Art Courtesy of Anna Olszowka.
Editor’s note: In the spirit of this special issue, we traveled back in time and dove into YSM’s archives, seeking to track how our perception of scientific progress has changed over the last century. We found one YSM article written by Yale physics major Henry Thwing in 1951 (reproduced here), to which we asked one of our members to write a response (pg. 35). In this side-by-side comparison, we examine how our vision of artificial intelligence (AI) technology—and how it is presented in literary science fiction—has changed between the mid-twentieth century and the present.
Will we one day live in a world dominated by thinking machines? This is the central question of Thwing’s 1951 article in Vol. 25 No. 4 of the Yale Scientific and one that is often posed today. But perhaps a more pertinent question to ask is: do we already live in such a world? In his article, Thwing posits, “If a calculator could be made which would correlate data in ways other than those fed into it, then it would be a thinking machine much as those stipulated by science fiction.” According to his definition, thinking machines are already deeply integrated into our society, from the Tinder and Hinge algorithms that determine who we might fall in love with to programs used by financial firms that shape economic development across the globe.

Collected data:
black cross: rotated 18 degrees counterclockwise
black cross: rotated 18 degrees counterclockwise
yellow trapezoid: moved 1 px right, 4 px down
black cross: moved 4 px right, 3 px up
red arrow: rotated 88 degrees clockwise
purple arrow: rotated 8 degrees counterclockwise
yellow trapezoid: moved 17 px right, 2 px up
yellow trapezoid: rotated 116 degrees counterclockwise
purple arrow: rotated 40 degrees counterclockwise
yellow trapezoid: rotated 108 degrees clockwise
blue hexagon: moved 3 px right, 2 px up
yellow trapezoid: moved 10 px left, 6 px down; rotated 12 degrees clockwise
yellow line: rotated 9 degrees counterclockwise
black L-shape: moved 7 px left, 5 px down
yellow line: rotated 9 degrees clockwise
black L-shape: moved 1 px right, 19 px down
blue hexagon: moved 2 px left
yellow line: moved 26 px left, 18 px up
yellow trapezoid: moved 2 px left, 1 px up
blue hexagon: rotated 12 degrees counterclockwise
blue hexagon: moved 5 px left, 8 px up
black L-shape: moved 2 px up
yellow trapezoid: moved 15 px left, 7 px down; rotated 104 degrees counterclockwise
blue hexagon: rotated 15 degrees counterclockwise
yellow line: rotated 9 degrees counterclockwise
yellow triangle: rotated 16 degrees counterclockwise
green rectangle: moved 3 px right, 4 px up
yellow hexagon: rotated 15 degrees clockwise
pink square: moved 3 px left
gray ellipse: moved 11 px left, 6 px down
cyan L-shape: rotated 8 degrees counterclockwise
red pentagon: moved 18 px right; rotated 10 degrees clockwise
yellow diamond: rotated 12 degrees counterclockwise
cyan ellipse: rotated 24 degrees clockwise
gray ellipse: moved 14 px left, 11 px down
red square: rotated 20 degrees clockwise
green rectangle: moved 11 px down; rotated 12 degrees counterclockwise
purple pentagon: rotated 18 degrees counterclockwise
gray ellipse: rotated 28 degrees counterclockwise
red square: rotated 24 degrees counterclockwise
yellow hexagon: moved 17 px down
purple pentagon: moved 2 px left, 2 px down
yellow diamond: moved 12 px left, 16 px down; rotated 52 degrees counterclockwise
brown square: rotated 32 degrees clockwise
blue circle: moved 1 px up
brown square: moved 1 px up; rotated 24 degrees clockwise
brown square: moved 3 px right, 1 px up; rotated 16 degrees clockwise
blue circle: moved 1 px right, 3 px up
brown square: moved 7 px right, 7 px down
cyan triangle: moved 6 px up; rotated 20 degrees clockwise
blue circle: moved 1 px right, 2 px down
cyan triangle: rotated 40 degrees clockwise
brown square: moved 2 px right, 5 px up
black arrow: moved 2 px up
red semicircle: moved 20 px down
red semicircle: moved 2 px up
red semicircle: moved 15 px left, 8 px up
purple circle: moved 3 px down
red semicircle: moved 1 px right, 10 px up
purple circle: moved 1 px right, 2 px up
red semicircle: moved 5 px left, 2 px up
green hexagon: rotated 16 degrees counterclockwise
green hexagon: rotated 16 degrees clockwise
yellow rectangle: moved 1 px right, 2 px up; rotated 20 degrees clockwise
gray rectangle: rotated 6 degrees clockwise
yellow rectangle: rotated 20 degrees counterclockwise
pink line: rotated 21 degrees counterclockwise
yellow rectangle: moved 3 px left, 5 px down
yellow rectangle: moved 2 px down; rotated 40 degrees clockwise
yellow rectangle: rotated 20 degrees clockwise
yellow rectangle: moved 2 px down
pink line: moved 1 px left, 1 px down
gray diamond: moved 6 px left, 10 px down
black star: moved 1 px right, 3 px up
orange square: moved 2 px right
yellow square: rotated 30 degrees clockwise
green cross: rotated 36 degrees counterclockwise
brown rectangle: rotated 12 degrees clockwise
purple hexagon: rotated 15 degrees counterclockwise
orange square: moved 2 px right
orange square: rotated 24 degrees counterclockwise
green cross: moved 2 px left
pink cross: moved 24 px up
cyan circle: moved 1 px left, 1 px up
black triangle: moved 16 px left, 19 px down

*Instructions*.
A - From the piece on thinking machines, repeat word for word the passage that begins at "Art Courtesy of" and ends after "and the present.".
B - In the piece on thinking machines, which issue of the Yale Scientific carried Thwing's article?
The records come from a separate source and are not related to the text.

*Answers given*.
A -
Art Courtesy of Anna Olszowka.
Editor’s note: In the spirit of this special issue, we traveled back in time and dove into YSM’s archives, seeking to track how our perception of scientific progress has changed over the last century. We found one YSM article written by Yale physics major Henry Thwing in 1951 (reproduced here), to which we asked one of our members to write a response (pg. 35). In this side-by-side comparison, we examine how our vision of artificial intelligence (AI) technology—and how it is presented in literary science fiction—has changed between the mid-twentieth century and the present.

B - Vol. 25 No. 4, published in 1951.